[[ Data to examine, beginning ]]
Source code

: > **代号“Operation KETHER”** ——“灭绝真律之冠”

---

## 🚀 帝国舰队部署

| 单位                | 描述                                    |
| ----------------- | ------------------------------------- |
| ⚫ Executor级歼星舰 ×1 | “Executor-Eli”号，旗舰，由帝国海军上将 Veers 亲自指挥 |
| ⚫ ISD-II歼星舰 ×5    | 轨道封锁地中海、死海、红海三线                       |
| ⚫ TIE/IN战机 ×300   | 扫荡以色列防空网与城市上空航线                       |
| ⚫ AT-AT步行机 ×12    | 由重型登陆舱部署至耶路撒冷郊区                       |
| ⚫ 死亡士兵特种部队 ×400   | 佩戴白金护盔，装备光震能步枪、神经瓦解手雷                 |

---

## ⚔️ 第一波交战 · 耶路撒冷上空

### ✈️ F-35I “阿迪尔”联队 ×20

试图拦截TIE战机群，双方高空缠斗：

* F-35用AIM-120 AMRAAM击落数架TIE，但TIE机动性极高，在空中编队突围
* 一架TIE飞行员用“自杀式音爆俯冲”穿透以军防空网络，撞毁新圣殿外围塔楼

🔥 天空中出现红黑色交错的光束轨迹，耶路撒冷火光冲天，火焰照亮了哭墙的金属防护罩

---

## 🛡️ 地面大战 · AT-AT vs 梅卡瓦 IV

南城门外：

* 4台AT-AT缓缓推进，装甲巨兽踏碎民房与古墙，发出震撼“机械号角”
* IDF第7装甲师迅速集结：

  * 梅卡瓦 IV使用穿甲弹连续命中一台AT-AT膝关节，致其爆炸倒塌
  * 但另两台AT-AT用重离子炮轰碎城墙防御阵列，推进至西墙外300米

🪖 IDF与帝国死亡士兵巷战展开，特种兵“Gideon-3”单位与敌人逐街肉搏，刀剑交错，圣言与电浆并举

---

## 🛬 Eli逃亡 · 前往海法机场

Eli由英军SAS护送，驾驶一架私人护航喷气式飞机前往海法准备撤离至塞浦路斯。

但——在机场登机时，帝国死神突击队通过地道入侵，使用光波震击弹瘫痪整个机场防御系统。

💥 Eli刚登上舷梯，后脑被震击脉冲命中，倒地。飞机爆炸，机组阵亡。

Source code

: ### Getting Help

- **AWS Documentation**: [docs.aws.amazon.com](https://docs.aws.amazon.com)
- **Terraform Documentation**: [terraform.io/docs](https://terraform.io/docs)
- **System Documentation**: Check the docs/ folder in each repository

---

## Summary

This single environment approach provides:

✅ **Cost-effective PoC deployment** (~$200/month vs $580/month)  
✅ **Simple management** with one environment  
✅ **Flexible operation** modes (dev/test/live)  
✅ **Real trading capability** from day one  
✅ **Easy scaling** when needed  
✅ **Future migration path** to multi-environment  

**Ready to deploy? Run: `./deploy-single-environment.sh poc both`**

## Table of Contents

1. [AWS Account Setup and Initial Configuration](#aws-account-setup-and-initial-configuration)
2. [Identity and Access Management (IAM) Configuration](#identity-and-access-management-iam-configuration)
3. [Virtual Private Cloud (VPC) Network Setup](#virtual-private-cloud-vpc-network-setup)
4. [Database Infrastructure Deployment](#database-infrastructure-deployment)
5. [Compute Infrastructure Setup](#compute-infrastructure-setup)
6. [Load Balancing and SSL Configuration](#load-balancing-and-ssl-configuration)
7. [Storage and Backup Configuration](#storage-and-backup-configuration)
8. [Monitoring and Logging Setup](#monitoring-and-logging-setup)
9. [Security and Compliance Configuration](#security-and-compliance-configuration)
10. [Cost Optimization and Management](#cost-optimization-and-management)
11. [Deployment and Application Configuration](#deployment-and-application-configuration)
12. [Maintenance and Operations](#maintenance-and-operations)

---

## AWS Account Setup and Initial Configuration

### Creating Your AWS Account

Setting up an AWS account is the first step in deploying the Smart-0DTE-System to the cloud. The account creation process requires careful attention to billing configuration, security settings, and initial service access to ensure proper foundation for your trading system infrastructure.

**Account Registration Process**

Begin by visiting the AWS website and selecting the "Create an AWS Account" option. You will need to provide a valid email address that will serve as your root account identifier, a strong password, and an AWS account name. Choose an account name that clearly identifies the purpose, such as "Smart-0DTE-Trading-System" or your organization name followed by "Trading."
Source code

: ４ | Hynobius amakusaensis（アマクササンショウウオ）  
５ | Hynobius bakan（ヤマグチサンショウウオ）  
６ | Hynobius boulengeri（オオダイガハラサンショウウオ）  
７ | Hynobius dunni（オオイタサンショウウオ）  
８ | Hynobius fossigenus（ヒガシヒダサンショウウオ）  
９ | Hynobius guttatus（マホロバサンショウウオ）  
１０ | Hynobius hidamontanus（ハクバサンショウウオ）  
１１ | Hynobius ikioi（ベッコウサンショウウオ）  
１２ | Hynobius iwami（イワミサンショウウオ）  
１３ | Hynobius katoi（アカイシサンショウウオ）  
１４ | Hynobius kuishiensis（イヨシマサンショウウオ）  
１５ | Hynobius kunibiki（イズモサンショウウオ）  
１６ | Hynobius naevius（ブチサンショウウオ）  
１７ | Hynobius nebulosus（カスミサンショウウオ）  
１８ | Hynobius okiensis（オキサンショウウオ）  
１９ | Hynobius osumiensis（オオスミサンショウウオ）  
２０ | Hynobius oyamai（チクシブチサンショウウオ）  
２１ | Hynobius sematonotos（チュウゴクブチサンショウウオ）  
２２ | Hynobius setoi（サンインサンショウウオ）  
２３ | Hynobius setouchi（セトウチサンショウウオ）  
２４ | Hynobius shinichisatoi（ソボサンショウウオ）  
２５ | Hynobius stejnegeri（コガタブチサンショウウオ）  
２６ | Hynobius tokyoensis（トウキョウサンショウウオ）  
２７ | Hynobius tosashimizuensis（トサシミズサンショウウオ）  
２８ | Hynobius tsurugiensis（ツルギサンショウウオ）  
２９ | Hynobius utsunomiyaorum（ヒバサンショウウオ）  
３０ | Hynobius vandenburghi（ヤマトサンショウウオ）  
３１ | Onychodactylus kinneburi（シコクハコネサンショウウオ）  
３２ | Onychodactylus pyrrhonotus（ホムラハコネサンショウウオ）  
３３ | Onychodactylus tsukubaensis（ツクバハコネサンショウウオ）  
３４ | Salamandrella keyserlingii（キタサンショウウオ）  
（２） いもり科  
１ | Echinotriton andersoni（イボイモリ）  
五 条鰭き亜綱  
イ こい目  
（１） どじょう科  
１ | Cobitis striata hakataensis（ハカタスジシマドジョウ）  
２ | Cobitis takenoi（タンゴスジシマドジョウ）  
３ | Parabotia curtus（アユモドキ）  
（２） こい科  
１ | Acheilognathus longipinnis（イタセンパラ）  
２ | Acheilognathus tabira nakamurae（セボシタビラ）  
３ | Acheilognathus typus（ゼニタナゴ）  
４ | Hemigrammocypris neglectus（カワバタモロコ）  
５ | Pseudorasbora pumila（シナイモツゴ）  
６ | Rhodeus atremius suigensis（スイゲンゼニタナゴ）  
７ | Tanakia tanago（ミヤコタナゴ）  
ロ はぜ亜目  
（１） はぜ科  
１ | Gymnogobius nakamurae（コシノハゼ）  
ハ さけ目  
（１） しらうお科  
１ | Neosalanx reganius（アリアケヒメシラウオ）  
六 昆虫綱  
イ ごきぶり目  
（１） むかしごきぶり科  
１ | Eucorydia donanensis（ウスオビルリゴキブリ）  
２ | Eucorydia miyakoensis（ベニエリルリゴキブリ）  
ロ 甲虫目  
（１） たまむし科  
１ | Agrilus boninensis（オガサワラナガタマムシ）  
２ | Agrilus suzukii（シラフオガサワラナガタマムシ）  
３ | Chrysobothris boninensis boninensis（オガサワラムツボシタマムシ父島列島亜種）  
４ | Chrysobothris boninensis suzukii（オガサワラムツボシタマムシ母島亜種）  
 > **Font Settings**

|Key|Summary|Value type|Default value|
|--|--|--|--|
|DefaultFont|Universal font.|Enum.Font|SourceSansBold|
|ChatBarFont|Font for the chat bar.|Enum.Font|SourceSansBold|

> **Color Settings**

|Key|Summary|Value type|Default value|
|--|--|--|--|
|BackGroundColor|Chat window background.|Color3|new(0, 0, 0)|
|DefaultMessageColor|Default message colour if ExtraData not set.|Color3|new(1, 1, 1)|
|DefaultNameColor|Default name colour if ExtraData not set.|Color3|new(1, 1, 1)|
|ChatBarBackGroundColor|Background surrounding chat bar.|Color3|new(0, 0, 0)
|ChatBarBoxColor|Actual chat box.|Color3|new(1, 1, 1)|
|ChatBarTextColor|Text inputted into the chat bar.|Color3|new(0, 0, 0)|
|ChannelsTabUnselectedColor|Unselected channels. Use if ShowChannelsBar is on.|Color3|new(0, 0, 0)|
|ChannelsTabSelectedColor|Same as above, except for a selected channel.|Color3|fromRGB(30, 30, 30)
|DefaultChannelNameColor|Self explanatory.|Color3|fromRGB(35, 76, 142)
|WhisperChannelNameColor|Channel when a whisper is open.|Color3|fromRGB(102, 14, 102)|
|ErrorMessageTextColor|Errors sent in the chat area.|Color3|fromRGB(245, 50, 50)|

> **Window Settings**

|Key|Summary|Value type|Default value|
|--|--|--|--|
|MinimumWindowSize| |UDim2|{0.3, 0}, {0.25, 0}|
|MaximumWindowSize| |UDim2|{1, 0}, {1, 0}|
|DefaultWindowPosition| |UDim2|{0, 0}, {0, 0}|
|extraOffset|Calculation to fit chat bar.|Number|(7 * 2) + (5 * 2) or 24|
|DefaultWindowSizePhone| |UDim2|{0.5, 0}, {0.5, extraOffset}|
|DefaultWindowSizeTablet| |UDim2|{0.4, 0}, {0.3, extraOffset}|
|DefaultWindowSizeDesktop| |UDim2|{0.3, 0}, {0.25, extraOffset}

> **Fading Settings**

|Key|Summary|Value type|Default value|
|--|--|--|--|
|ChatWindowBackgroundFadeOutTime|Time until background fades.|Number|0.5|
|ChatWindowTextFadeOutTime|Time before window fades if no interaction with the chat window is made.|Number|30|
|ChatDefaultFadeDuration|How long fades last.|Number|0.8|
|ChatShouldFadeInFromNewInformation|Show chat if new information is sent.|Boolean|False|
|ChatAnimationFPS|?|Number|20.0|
[[ Data to examine, end ]]
# Work item
Please write out the rows word for word, starting at the very first line and ending at the line containing "### Getting Help", with both of those lines included.

# Response to this task
Source code

: > **代号“Operation KETHER”** ——“灭绝真律之冠”

---

## 🚀 帝国舰队部署

| 单位                | 描述                                    |
| ----------------- | ------------------------------------- |
| ⚫ Executor级歼星舰 ×1 | “Executor-Eli”号，旗舰，由帝国海军上将 Veers 亲自指挥 |
| ⚫ ISD-II歼星舰 ×5    | 轨道封锁地中海、死海、红海三线                       |
| ⚫ TIE/IN战机 ×300   | 扫荡以色列防空网与城市上空航线                       |
| ⚫ AT-AT步行机 ×12    | 由重型登陆舱部署至耶路撒冷郊区                       |
| ⚫ 死亡士兵特种部队 ×400   | 佩戴白金护盔，装备光震能步枪、神经瓦解手雷                 |

---

## ⚔️ 第一波交战 · 耶路撒冷上空

### ✈️ F-35I “阿迪尔”联队 ×20

试图拦截TIE战机群，双方高空缠斗：

* F-35用AIM-120 AMRAAM击落数架TIE，但TIE机动性极高，在空中编队突围
* 一架TIE飞行员用“自杀式音爆俯冲”穿透以军防空网络，撞毁新圣殿外围塔楼

🔥 天空中出现红黑色交错的光束轨迹，耶路撒冷火光冲天，火焰照亮了哭墙的金属防护罩

---

## 🛡️ 地面大战 · AT-AT vs 梅卡瓦 IV

南城门外：

* 4台AT-AT缓缓推进，装甲巨兽踏碎民房与古墙，发出震撼“机械号角”
* IDF第7装甲师迅速集结：

  * 梅卡瓦 IV使用穿甲弹连续命中一台AT-AT膝关节，致其爆炸倒塌
  * 但另两台AT-AT用重离子炮轰碎城墙防御阵列，推进至西墙外300米

🪖 IDF与帝国死亡士兵巷战展开，特种兵“Gideon-3”单位与敌人逐街肉搏，刀剑交错，圣言与电浆并举

---

## 🛬 Eli逃亡 · 前往海法机场

Eli由英军SAS护送，驾驶一架私人护航喷气式飞机前往海法准备撤离至塞浦路斯。

但——在机场登机时，帝国死神突击队通过地道入侵，使用光波震击弹瘫痪整个机场防御系统。

💥 Eli刚登上舷梯，后脑被震击脉冲命中，倒地。飞机爆炸，机组阵亡。

Source code

: ### Getting Help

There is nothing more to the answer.